> YOUR OBJECTIVE: Could you write the entries out again, exactly as they appear?

Records drawn from a dataset
--- START ---
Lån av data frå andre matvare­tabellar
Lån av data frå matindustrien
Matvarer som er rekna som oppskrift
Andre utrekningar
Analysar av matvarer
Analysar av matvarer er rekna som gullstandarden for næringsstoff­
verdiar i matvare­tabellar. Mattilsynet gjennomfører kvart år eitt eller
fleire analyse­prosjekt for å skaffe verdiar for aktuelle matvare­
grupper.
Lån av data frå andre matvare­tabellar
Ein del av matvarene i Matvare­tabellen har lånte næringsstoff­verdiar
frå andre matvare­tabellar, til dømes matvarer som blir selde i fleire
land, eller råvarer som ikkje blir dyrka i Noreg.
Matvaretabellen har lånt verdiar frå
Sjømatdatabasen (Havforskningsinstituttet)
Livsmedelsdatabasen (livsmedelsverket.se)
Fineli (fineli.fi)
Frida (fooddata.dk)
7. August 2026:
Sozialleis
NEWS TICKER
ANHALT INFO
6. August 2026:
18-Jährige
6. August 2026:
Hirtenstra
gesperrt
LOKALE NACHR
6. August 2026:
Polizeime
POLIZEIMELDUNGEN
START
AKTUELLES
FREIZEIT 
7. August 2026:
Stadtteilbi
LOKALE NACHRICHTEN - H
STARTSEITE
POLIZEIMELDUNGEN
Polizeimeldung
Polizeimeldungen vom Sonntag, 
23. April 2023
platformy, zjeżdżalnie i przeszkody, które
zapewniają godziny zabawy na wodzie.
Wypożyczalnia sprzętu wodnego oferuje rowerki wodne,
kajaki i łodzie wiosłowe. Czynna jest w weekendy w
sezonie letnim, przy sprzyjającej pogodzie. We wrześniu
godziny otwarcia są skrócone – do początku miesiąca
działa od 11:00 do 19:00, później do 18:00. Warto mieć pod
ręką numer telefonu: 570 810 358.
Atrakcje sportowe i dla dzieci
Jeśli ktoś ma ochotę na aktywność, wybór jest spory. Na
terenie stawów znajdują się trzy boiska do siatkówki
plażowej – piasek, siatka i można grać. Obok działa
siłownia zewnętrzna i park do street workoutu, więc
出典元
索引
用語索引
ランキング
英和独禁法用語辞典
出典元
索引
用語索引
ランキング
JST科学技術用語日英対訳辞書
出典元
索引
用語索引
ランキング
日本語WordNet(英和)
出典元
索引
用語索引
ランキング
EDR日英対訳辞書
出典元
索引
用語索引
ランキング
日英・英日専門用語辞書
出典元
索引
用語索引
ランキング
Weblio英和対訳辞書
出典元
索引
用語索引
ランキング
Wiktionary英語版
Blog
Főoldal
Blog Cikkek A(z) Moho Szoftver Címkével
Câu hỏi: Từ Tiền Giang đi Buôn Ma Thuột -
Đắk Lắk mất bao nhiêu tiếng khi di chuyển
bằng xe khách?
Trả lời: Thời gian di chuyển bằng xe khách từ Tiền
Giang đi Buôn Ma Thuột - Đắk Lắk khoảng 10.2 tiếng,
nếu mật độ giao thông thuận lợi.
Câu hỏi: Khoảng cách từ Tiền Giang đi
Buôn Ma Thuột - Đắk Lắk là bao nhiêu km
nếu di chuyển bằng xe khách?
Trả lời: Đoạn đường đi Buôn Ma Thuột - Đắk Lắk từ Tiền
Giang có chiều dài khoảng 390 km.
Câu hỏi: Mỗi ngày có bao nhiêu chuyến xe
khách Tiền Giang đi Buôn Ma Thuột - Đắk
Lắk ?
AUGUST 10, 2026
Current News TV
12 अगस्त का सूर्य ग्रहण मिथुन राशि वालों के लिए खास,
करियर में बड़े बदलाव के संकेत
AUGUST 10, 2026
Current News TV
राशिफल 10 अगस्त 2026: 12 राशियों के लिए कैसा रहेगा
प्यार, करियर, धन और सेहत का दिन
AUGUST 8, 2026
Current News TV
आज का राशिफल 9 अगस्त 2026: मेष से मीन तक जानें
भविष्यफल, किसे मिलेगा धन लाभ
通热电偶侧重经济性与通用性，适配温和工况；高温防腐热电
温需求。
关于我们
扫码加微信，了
--- END ---
> WORKED SOLUTION:
Lån av data frå andre matvare­tabellar
Lån av data frå matindustrien
Matvarer som er rekna som oppskrift
Andre utrekningar
Analysar av matvarer
Analysar av matvarer er rekna som gullstandarden for næringsstoff­
verdiar i matvare­tabellar. Mattilsynet gjennomfører kvart år eitt eller
fleire analyse­prosjekt for å skaffe verdiar for aktuelle matvare­
grupper.
Lån av data frå andre matvare­tabellar
Ein del av matvarene i Matvare­tabellen har lånte næringsstoff­verdiar
frå andre matvare­tabellar, til dømes matvarer som blir selde i fleire
land, eller råvarer som ikkje blir dyrka i Noreg.
Matvaretabellen har lånt verdiar frå
Sjømatdatabasen (Havforskningsinstituttet)
Livsmedelsdatabasen (livsmedelsverket.se)
Fineli (fineli.fi)
Frida (fooddata.dk)
7. August 2026:
Sozialleis
NEWS TICKER
ANHALT INFO
6. August 2026:
18-Jährige
6. August 2026:
Hirtenstra
gesperrt
LOKALE NACHR
6. August 2026:
Polizeime
POLIZEIMELDUNGEN
START
AKTUELLES
FREIZEIT 
7. August 2026:
Stadtteilbi
LOKALE NACHRICHTEN - H
STARTSEITE
POLIZEIMELDUNGEN
Polizeimeldung
Polizeimeldungen vom Sonntag, 
23. April 2023
platformy, zjeżdżalnie i przeszkody, które
zapewniają godziny zabawy na wodzie.
Wypożyczalnia sprzętu wodnego oferuje rowerki wodne,
kajaki i łodzie wiosłowe. Czynna jest w weekendy w
sezonie letnim, przy sprzyjającej pogodzie. We wrześniu
godziny otwarcia są skrócone – do początku miesiąca
działa od 11:00 do 19:00, później do 18:00. Warto mieć pod
ręką numer telefonu: 570 810 358.
Atrakcje sportowe i dla dzieci
Jeśli ktoś ma ochotę na aktywność, wybór jest spory. Na
terenie stawów znajdują się trzy boiska do siatkówki
plażowej – piasek, siatka i można grać. Obok działa
siłownia zewnętrzna i park do street workoutu, więc
出典元
索引
用語索引
ランキング
英和独禁法用語辞典
出典元
索引
用語索引
ランキング
JST科学技術用語日英対訳辞書
出典元
索引
用語索引
ランキング
日本語WordNet(英和)
出典元
索引
用語索引
ランキング
EDR日英対訳辞書
出典元
索引
用語索引
ランキング
日英・英日専門用語辞書
出典元
索引
用語索引
ランキング
Weblio英和対訳辞書
出典元
索引
用語索引
ランキング
Wiktionary英語版
Blog
Főoldal
Blog Cikkek A(z) Moho Szoftver Címkével
Câu hỏi: Từ Tiền Giang đi Buôn Ma Thuột -
Đắk Lắk mất bao nhiêu tiếng khi di chuyển
bằng xe khách?
Trả lời: Thời gian di chuyển bằng xe khách từ Tiền
Giang đi Buôn Ma Thuột - Đắk Lắk khoảng 10.2 tiếng,
nếu mật độ giao thông thuận lợi.
Câu hỏi: Khoảng cách từ Tiền Giang đi
Buôn Ma Thuột - Đắk Lắk là bao nhiêu km
nếu di chuyển bằng xe khách?
Trả lời: Đoạn đường đi Buôn Ma Thuột - Đắk Lắk từ Tiền
Giang có chiều dài khoảng 390 km.
Câu hỏi: Mỗi ngày có bao nhiêu chuyến xe
khách Tiền Giang đi Buôn Ma Thuột - Đắk
Lắk ?
AUGUST 10, 2026
Current News TV
12 अगस्त का सूर्य ग्रहण मिथुन राशि वालों के लिए खास,
करियर में बड़े बदलाव के संकेत
AUGUST 10, 2026
Current News TV
राशिफल 10 अगस्त 2026: 12 राशियों के लिए कैसा रहेगा
प्यार, करियर, धन और सेहत का दिन
AUGUST 8, 2026
Current News TV
आज का राशिफल 9 अगस्त 2026: मेष से मीन तक जानें
भविष्यफल, किसे मिलेगा धन लाभ
通热电偶侧重经济性与通用性，适配温和工况；高温防腐热电
温需求。
关于我们
扫码加微信，了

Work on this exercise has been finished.